World Autism Awareness Day takes place every year on April 2nd. The aim of the day is to spread awareness about a neurological disorder called autism. The resolution for World Awareness Day was adopted by the UN in December 2007, and since then countries across the globe have been highlighting the importance of understanding autism.
Did you know that according to the National Autistic Society, Autism is the world’s third most common development disorder? One in every 100 people suffers from autism in the UK and around one in every 68 children in America, but those figures are nothing compared to India: close to 15 million people suffer from autism at present. It’s when we realize that so many people suffer from autism across the world that days like World Autism Awareness Day become so important.
What is autism?
Autism Speaks describes autism spectrum disorder (ASD) and autism as “a group of complex disorders of brain development. These disorders are characterized, in varying degrees, by difficulties in social interaction, verbal and nonverbal communication and repetitive behaviors. With the May 2013 publication of the DSM-5 diagnostic manual, all autism disorders were merged into one umbrella diagnosis of ASD. Previously, they were recognized as distinct subtypes, including autistic disorder, childhood disintegrative disorder, pervasive developmental disorder-not otherwise specified (PDD-NOS) and Asperger syndrome.
ASD can be associated with intellectual disability, difficulties in motor coordination and attention and physical health issues such as sleep and gastrointestinal disturbances. Some persons with ASD excel in visual skills, music, math and art.”
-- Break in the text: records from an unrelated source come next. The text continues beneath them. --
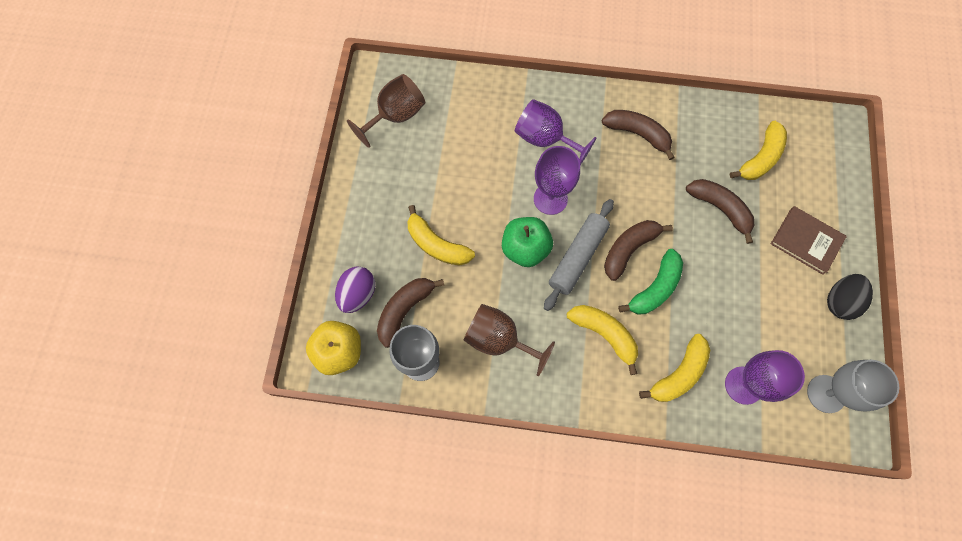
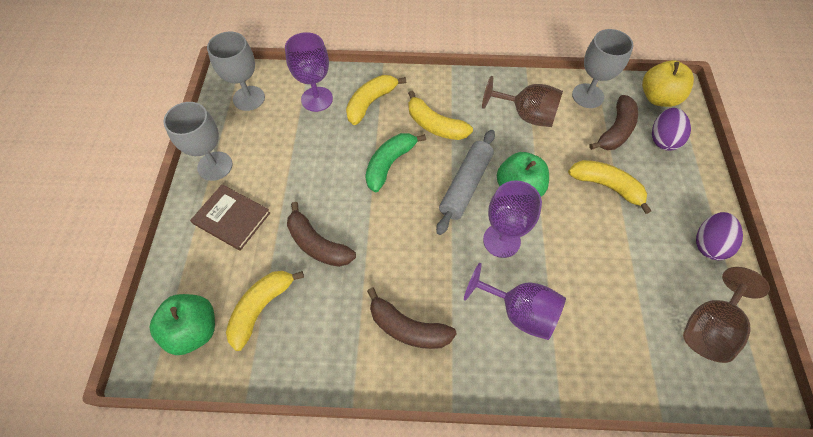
camera: 175 degrees right, 10 degrees down
brown banana [604,220,673,281] -> none
black egg [827,274,873,320] -> grey goblet [163,102,233,181]
none -> green apple [150,294,215,355]
none -> purple egg [696,212,743,260]

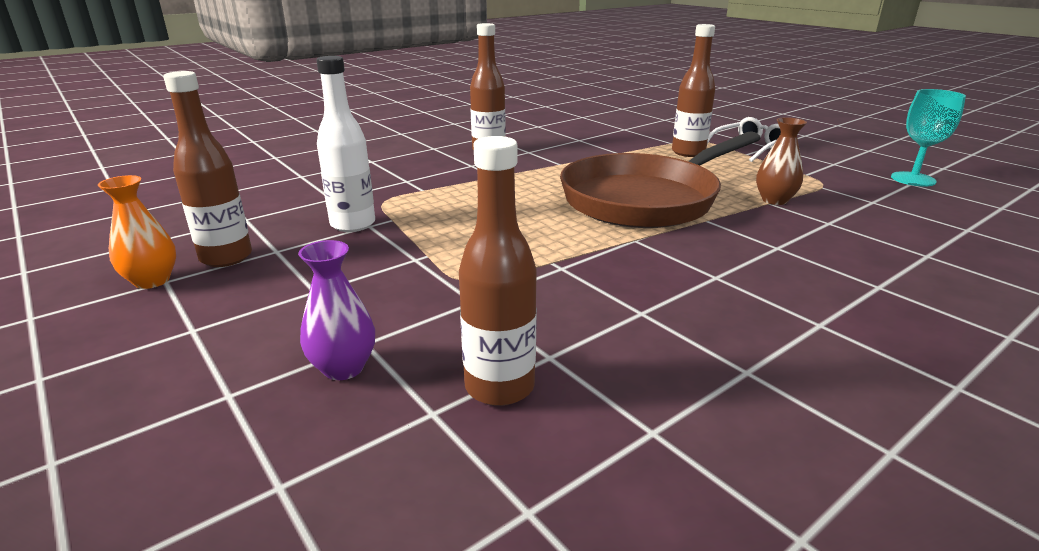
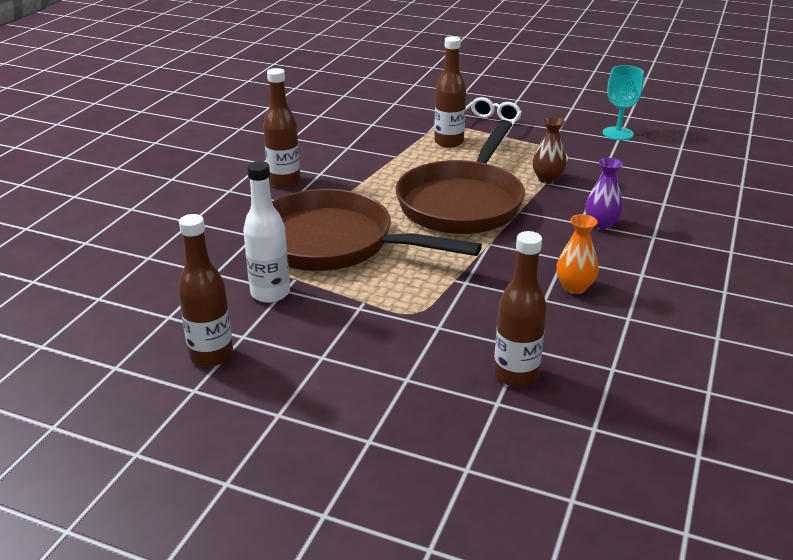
camera: 30 degrees left, 5 degrees up
orange vase [98,175,176,289] -> orange vase moved to [556,214,599,294]
purple vase [298,240,375,380] -> purple vase moved to [585,158,623,230]
none -> brown pan [272,189,482,271]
The most obvious signs of autism tend to emerge between two and three years of ages, highlighting that autism has roots in early brain development.
When we first started researching and trying to understand autism, one of the most important things that we discovered is the fact that every autistic person is different and they have their own idiosyncratic characteristics.
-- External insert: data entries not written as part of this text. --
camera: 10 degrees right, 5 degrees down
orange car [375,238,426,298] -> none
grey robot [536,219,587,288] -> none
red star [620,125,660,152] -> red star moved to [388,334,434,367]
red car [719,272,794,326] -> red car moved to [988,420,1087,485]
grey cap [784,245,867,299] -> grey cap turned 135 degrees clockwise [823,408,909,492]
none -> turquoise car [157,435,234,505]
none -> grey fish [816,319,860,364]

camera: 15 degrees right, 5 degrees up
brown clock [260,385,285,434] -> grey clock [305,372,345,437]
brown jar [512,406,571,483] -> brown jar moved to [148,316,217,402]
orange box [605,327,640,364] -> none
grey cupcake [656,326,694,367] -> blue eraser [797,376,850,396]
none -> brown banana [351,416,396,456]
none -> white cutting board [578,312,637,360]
This means that a child’s senses and development of skills are not in sync, this may lead to a situation where a child may have developed cognitive skills while language, social or motor skills may lag behind, for example. Some children become sensitive to noise, light or smell while others may find social interaction challenging. These are some of the not-so-subtle signs that all parents needs to look out for.
People with autism often suffer from restricted behaviour and establish an affinity towards routine and find it difficult to accept change.
An autistic child may show signs of finding it difficult to make sense of the world around them and communicating their feelings. This includes establishing relationships with people, being able to express themselves, understanding metaphors or associating symbols with language.
We have briefly described autism and some of the systems to look out for, so it’s definitely worth doing your research to find out more. Even if you don’t know anyone who suffers from autism, spreading the word about the disorder can only better our communities.